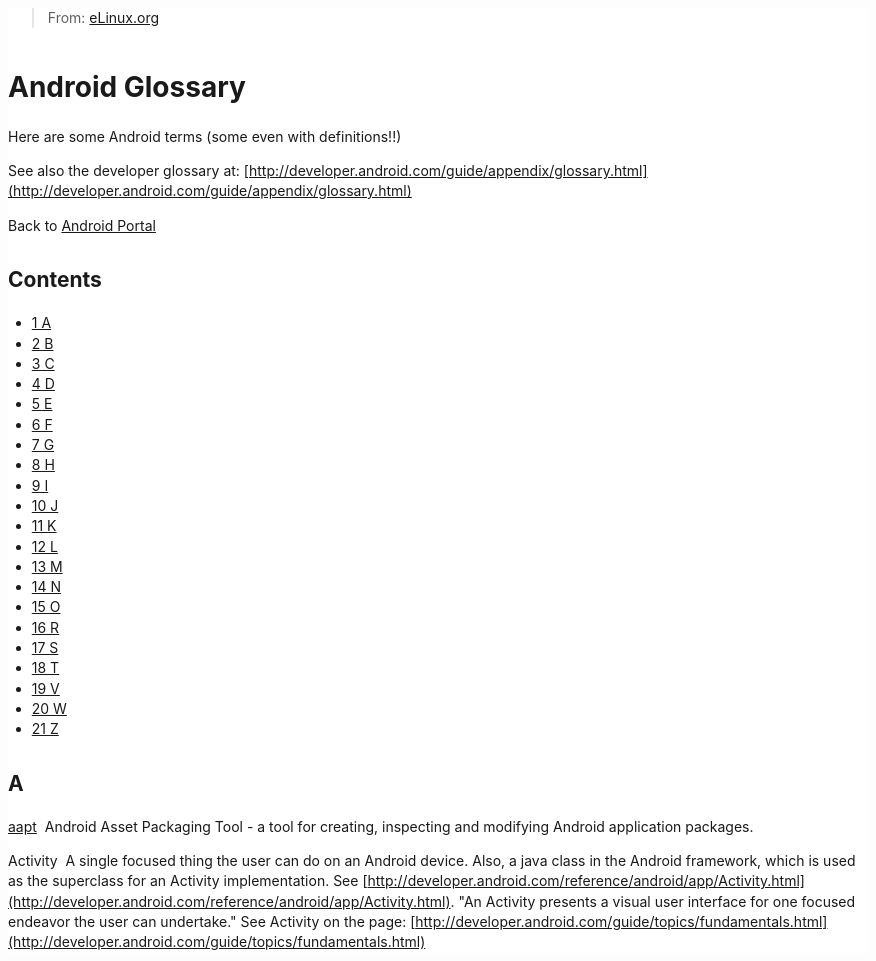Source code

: > From: [eLinux.org](http://eLinux.org/Android_Glossary "http://eLinux.org/Android_Glossary")


# Android Glossary



Here are some Android terms (some even with definitions!!)

See also the developer glossary at:
[http://developer.android.com/guide/appendix/glossary.html](http://developer.android.com/guide/appendix/glossary.html)

Back to [Android Portal](http://eLinux.org/Android_Portal "Android Portal")

## Contents

-   [1 A](#a)
-   [2 B](#b)
-   [3 C](#c)
-   [4 D](#d)
-   [5 E](#e)
-   [6 F](#f)
-   [7 G](#g)
-   [8 H](#h)
-   [9 I](#i)
-   [10 J](#j)
-   [11 K](#k)
-   [12 L](#l)
-   [13 M](#m)
-   [14 N](#n)
-   [15 O](#o)
-   [16 R](#r)
-   [17 S](#s)
-   [18 T](#t)
-   [19 V](#v)
-   [20 W](#w)
-   [21 Z](#z)

## A

 [aapt](http://eLinux.org/Android_aapt "Android aapt") 
Android Asset Packaging Tool - a tool for creating, inspecting and
modifying Android application packages.

 Activity 
A single focused thing the user can do on an Android device. Also, a
java class in the Android framework, which is used as the superclass for
an Activity implementation. See
[http://developer.android.com/reference/android/app/Activity.html](http://developer.android.com/reference/android/app/Activity.html).
"An Activity presents a visual user interface for one focused endeavor
the user can undertake." See Activity on the page:
[http://developer.android.com/guide/topics/fundamentals.html](http://developer.android.com/guide/topics/fundamentals.html)

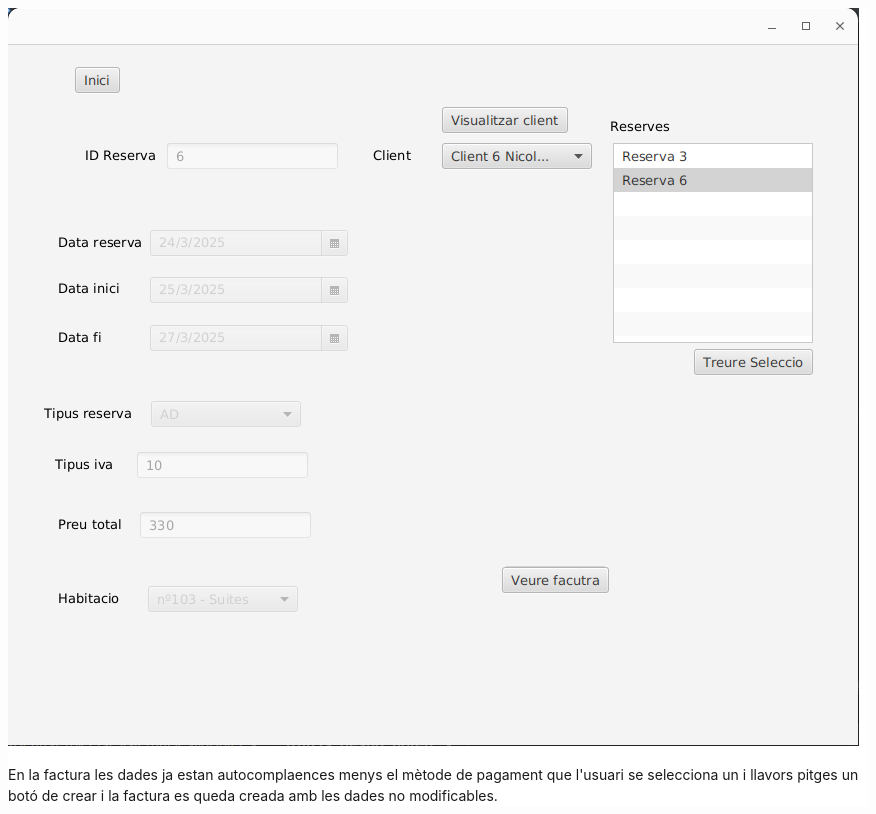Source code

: ![imatge.png](resources/imatge%207.png)

En la factura les dades ja estan autocomplaences menys el mètode de pagament que l'usuari se selecciona un i llavors pitges un botó de crear i la factura es queda creada amb les dades no modificables.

**********

- _What the task asks_
Return, from the material above, every line with the word "eLinux".

- _Response area_
: > From: [eLinux.org](http://eLinux.org/Android_Glossary "http://eLinux.org/Android_Glossary")
Back to [Android Portal](http://eLinux.org/Android_Portal "Android Portal")
 [aapt](http://eLinux.org/Android_aapt "Android aapt") 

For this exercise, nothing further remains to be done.